Esercizi di ciclostile
Tanti Vandenbroucke
Stefano Olivari 15/06/2007
1. Martedì 19 giugno. A Ginevra. Davanti a rappresentanti di squadre ProTour, direttori sportivi, organizzatori, medici e corridori. Udite udite, signore e signori: Patrick McQuaid (probabilmente) parlerà. Il presidente dell’Unione Ciclistica Internazionale si rivolgerà alla platea. E aprirà bocca, lasciando tutti i presenti con il fiato sospeso. In attesa di uno straccio di decisione, di una minima assunzione di responsabilità, di un’effettiva presa in carico della situazione, compromessa così com’è. La scottante materia all’esame dei colà convenuti – del trattamento da riservare a squalificati, deferiti e indagati vari, di varia nazionalità, dopo varie operazioni contro il commercio e l’uso di sostanze e prodotti vietati – ha da essere affrontata con indispensabile uniformità di giudizio e di risoluzioni: valide per tutti, una volta per tutte. Sarà determinante apprendere, finalmente, chi potrà correre o non correre cosa, e fino a quando. E sarà interessante conoscere il perché si è poi giunti ad approntare tale misura, anziché un’altra. Che succederà, al dunque? Por favor: per non scontentare nessuno, meglio civilizzare anche l’ultima isla encantada rimasta, nell’arcipelago internazionale delle due ruote. Quella strana Spagna sbarazzina e libertaria, dove i Basso ancora gareggiano. E vincono a braccia alzate, con mucho gusto. Olè.
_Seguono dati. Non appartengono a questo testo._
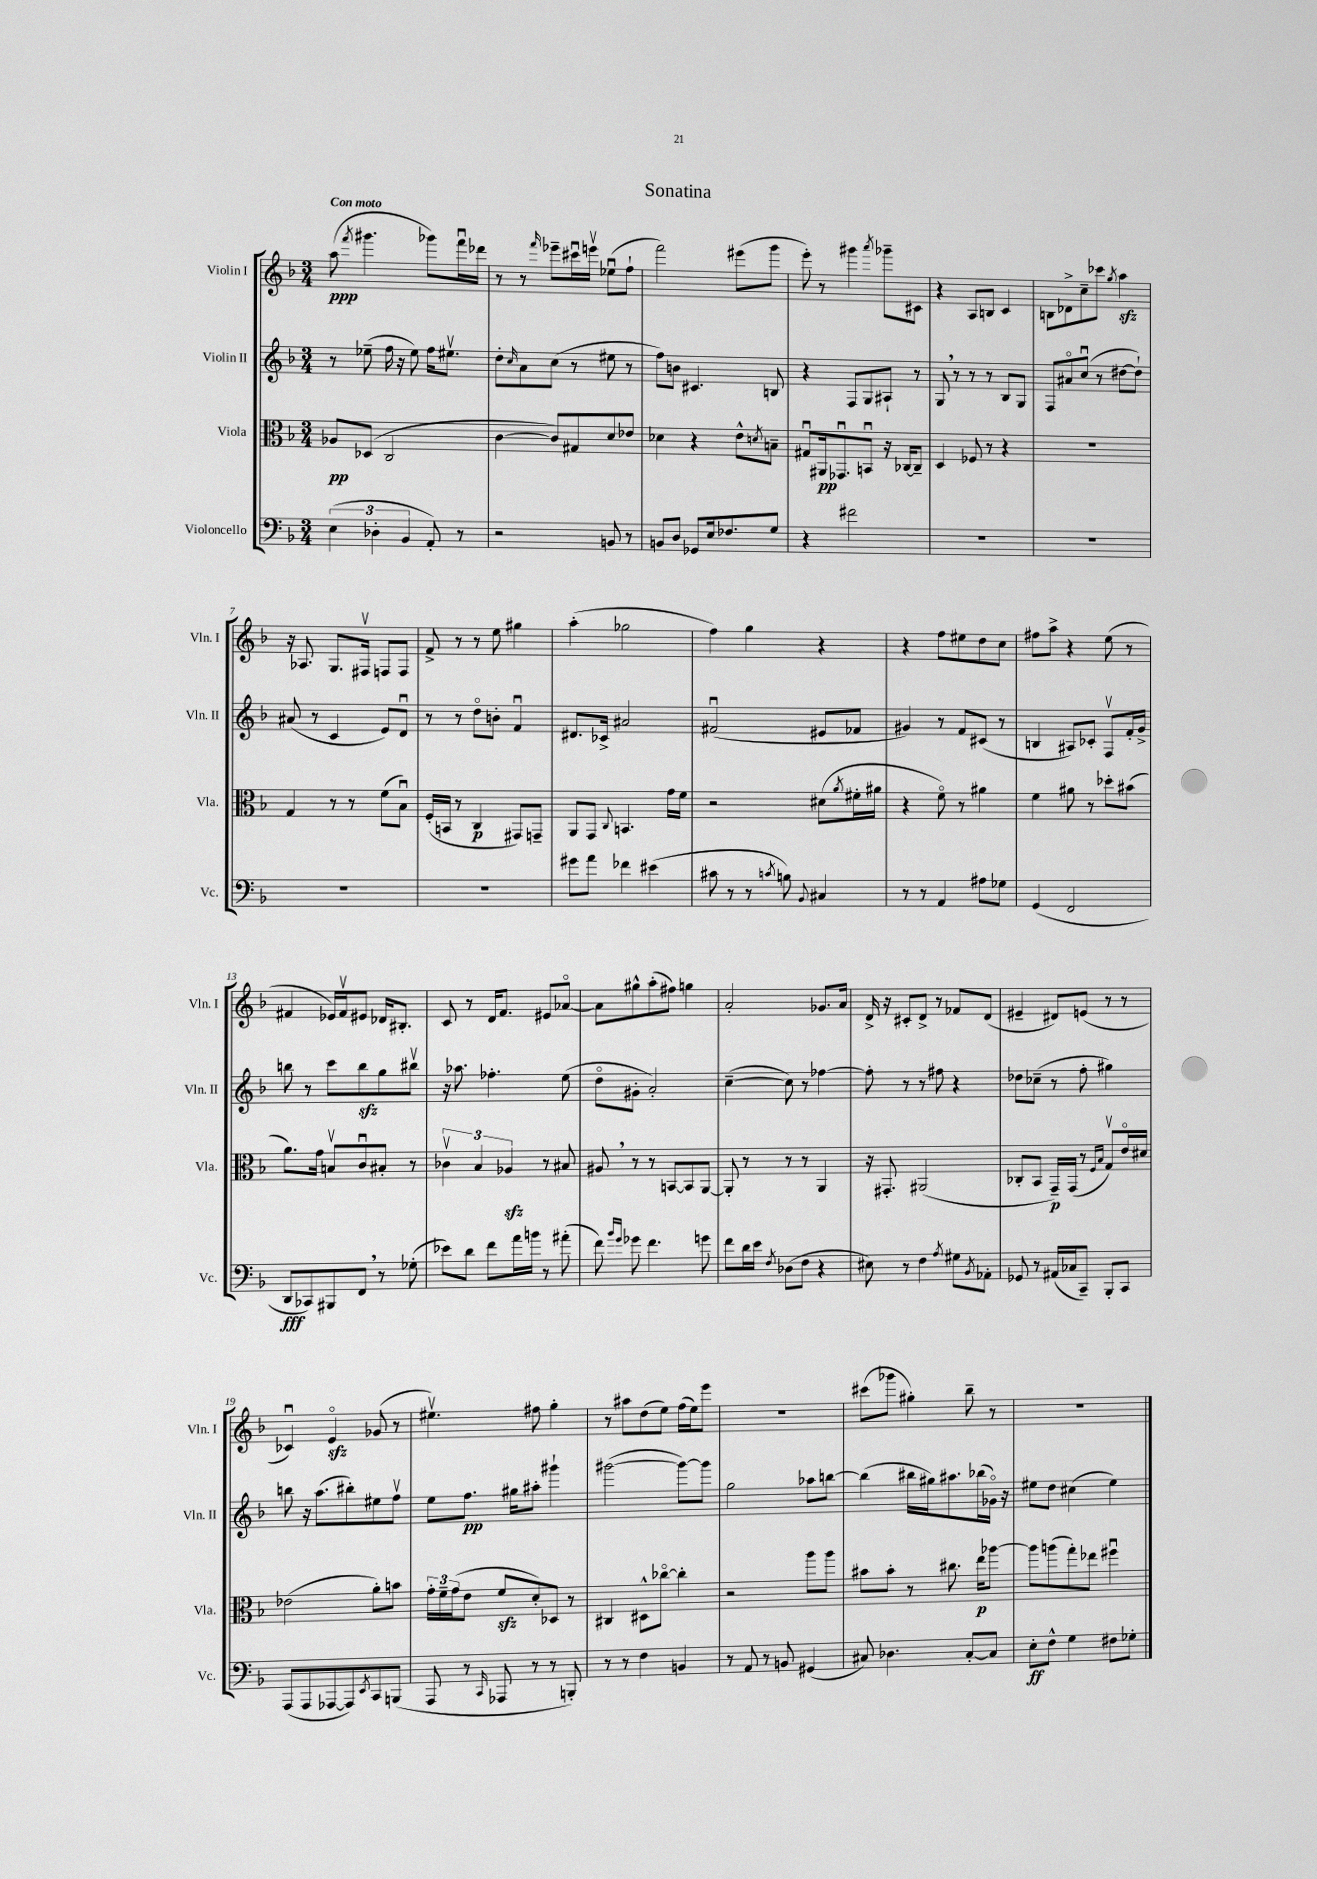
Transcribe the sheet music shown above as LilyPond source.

\header { title = "Sonatina" }
<<
\new StaffGroup <<
\new Staff = "s0" \with { instrumentName = "Violin I" shortInstrumentName = "Vln. I" } {
    \clef treble \key f \major \numericTimeSignature \time 3/4 \tempo "Con moto"
    a''8\ppp( \acciaccatura { f'''8 } gis'''4. ges'''8) f'''16\downbow des'''16 |
    r8 r8 \grace { f'''16 } ees'''8-- cis'''16\downbow e'''16\upbow ees''8\downbow( f''8-! |
    f'''2) eis'''8( g'''8 |
    e'''8-.) r8 gis'''4 \acciaccatura { a'''8 } ges'''8-- cis'8 |
    r4 a8 b8 c'4 |
    b8 des'8-> c''8-- ces'''8 \acciaccatura { g''8 } a''4\sfz |
    r16 aes8. g8. fis16\upbow f8 f8 |
    f'8-> r8 r8 e''8 gis''4 |
    a''4-.( ges''2 |
    f''4) g''4 r4 |
    r4 f''8 eis''8 d''8 c''8 |
    fis''8 a''8-> r4 e''8( r8 |
    fis'4 ees'16) fis'16\upbow eis'8 des'16 bis8.-. |
    c'8 r8 d'16 f'8. eis'8 aes'8~\flageolet |
    aes'8 gis''8-^ a''8-.( fis''8) g''4 |
    a'2-. ges'8. a'16 |
    d'16-> r16 cis'8-. d'8-> r8 fes'8 d'8( |
    eis'4-- dis'8) e'8( r8 r8 |
    ces'4\downbow) e'4\flageolet\sfz ges'8( r8 |
    eis''4.\upbow) fis''8 g''4-. |
    r8 ais''8 d''8( e''8) f''16( e''16) e'''8 |
    R2. |
    cis'''8( ges'''8 gis''4-.) bes''8-- r8 |
    R2. \bar "|." |
}
\new Staff = "s1" \with { instrumentName = "Violin II" shortInstrumentName = "Vln. II" } {
    \clef treble \key f \major \numericTimeSignature \time 3/4
    r8 ees''8--( f''16 r16 ees''8) f''16 eis''8.\upbow |
    d''8-. \grace { c''16 } a'8 c''8( r8 eis''8 r8 |
    f''8) b'8 cis'4. b8 |
    r4 f8 g8 ais8-! r8 |
    g8 \breathe r8 r8 r8 bes8 g8 |
    f8 ais'8\flageolet c''8\downbow( r8 dis''8~ dis''8-!) |
    ais'8( r8 c'4 e'8) d'8\downbow |
    r8 r8 d''8\flageolet b'8-. f'4\downbow |
    dis'8. ces'16-> ais'2 |
    fis'2\downbow( eis'8 fes'8 |
    gis'4) r8 f'8 cis'8( r8 |
    b4 ais8) ces'8-. f8\upbow f'16-. g'16-> |
    b''8 r8 c'''8 b''8\sfz g''8 bis''8\upbow |
    r16 aes''8. fes''4.-. e''8( |
    d''8\flageolet gis'8-. a'2-.) |
    c''4~--( c''8) r8 fes''4~ |
    fes''8-. r8 r8 fis''8 r4 |
    des''8 ces''8--( r8 f''8-. gis''4) |
    b''8 r16 a''8.( bis''8-.) eis''8 f''8\upbow |
    e''8 f''8.\pp gis''16 ais''8-. gis'''4-! |
    gis'''2~( gis'''8~) gis'''8 |
    g''2 aes''8 b''8~ |
    b''4( bis''16 gis''16) ais''8. bes''16( ges'16\flageolet) r16 |
    eis''8 d''8 cis''4( eis''4) \bar "|." |
}
\new Staff = "s2" \with { instrumentName = "Viola" shortInstrumentName = "Vla." } {
    \clef alto \key f \major \numericTimeSignature \time 3/4
    aes8\pp des8( c2 |
    c'4~ c'8) gis8 d'8 ees'8 |
    des'4 r4 e'8-^ \acciaccatura { d'8 } b8-- |
    gis8\downbow ais,16\pp ges,8.\downbow b,8\downbow r16 ces16~ ces8-- |
    d4 fes8 r8 r4 |
    R2. |
    g4 r8 r8 f'8( bes8\downbow) |
    f16-.( b,16 r8 c4\p gis,8) g,8-- |
    a,8 g,8 \appoggiatura { c8 } b,4. g'16 f'16 |
    r2 dis'8( \acciaccatura { a'8 } fis'16-. ais'16 |
    r4 f'8\flageolet) r8 ais'4 |
    f'4 ais'8 r8 des''8-. bis'8( |
    a'8.) g'16 b8\upbow c'8\downbow bis8-. r8 |
    \tuplet 3/2 { ces'4\upbow bes4 aes4\sfz } r8 bis8 |
    ais8 \breathe r8 r8 b,8~ b,8 a,8~ |
    a,8-. r8 r8 r8 a,4 |
    r16 gis,8.-. ais,2( |
    ces8-. bes,8 g,16--\p) g,16( r8 \grace { f16 bes16 } g8\upbow) e'16\flageolet dis'16 |
    ees'2( a'8-.) b'8 |
    \tuplet 3/2 { g'16-. f'16-- g'16( } e'8 f'8\sfz d'8-.) des8 r8 |
    cis4 dis8-^ ces''8~\flageolet ces''4-. |
    r2 a''8 a''8 |
    bis'8 bis'8-. r8 cis''8. e''16\p aes''8~ |
    aes''8 a''8( g''8-.) ees''8 fis''4\downbow \bar "|." |
}
\new Staff = "s3" \with { instrumentName = "Violoncello" shortInstrumentName = "Vc." } {
    \clef bass \key f \major \numericTimeSignature \time 3/4
    \tuplet 3/2 { e4( des4-. bes,4 } a,8-.) r8 |
    r2 b,8 r8 |
    b,8 d8 ges,8 e16 fes8. g8 |
    r4 fis'2 |
    R2. |
    R2. |
    R2. |
    R2. |
    gis'8 a'8 fes'4 eis'4( |
    cis'8 r8 r8 \acciaccatura { c'8 } b8) \appoggiatura { bes,8 } cis4 |
    r8 r8 a,4 ais8 ges8 |
    g,4( f,2 |
    d,8\fff ces,8) bis,,8 f,8 \breathe r8 ges8-.( |
    ees'8) d'8 f'8 a'16 b'16 r8 ais'8-.( |
    f'8) \grace { bes'16 g'16 } ges'8 f'4. g'8 |
    f'8 d'16 e'16 \acciaccatura { f8 } des8( f8 r4 |
    eis8) r8 f4 \acciaccatura { a8 } gis8 \acciaccatura { bes,8 } aes,8-. |
    ges,8 r8 ais,16( ces16 c,8--) bes,,8-. c,8 |
    a,,8( a,,8 aes,,8~ aes,,8) \acciaccatura { e,8 } c,8 b,,8( |
    a,,8 r8 \grace { c,16 } aes,,8 r8 r8 b,,8-.) |
    r8 r8 f4 b,4 |
    r8 a,8 r8 b,8 gis,4( |
    cis8) des4. cis8~-. cis8 |
    e8-.\ff f8-^ g4 fis8 ges8-. \bar "|." |
}
>>
>>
2. Volendo generalizzare, nel particolare del mondo dello sport: l’aspirante suicida è un aspirante campione che non ce l’ha fatta (e che non ce la farà). Volendo sopra-generalizzare, nel sotto-particolare dell’ambiente ciclistico: il disperato è un ex-post-corridore che c’è con la gamba ma non c’è con la testa. È uno che si sente perseguitato da tutti e che non si sente con nessuno. È uno che ha problemi con la famiglia, con gli amici, con i vicini di casa, con i colleghi, con il procuratore, con l’ultimo direttore sportivo, con il suo primo tifoso, con la stampa, con l’anti-doping, con l’anti-droga, con la polizia, con la guardia di finanza, con la giustizia sportiva, con la giustizia ordinaria. È uno che non crede di poterne risolvere mezzo, di tutti ‘sti problemi. È uno che non tornerà più quello di prima. È uno che proprio non riesce a immaginare un dopo. Insomma, è uno che aspetta solo di vedere come andrà a finire. Volendo generalizzare e basta: il caso di Frank Vandenbroucke non è un caso isolato. Anzi, non è nemmeno un caso. Ma la logica (tragica) conseguenza di una causa persa, contro il male della depressione. Perché i VDB – bene che vada – sono comunque tanti. E i Masciarelli, saranno comunque di più?
3. Damiano Cunego è il grande sconfitto dell’ultimo Giro d’Italia, il primo dei battuti e degli abbattuti. La maglia bianca del Tour de France 2006 veniva da una stagione trascorsa a rincorrere una condizione più che accettabile, poi agguantata solo alla fine di luglio, giusto alla conclusione della Grande Boucle (ottima quella prestazione contro il tempo, a Montceau-les-Mines). Correre Giro e Tour, per fare classifica in entrambe le gare, è davvero un’impresa per pochi. Ma il veronese s’è sbattuto come non mai, portandola a termine dignitosamente. Chapeau! da tutti i suoi detrattori, anche da quelli che «la maglia rosa 2004 l’ha indossata per sbaglio, proprio lui che è un corridore da classiche o al limite da brevi corse a tappe». E giù applausi scroscianti, soprattutto per quell’esperienza maturata Oltralpe. L’anno in corso doveva quindi registrare i progressi del campioncino, forse il massimo favorito, in un Giro al minimo dei contendenti (Di Luca passava per incognita, Simoni e Savoldelli passavano per piazzati, Schleck passava per il fratellino di). Invece niente. Visti i risultati, data l’attesa, è più che giusto parlare di delusione. Ma non è neanche scorretto fare i conti con l’età di chi ha toppato, bontà sua: Lance Armstrong, a 26 anni, vinceva ancora il Renania e il Lussemburgo. Con quelli che «la maglia rosa 2004» ecc., se ne riparlerà tra un decennio.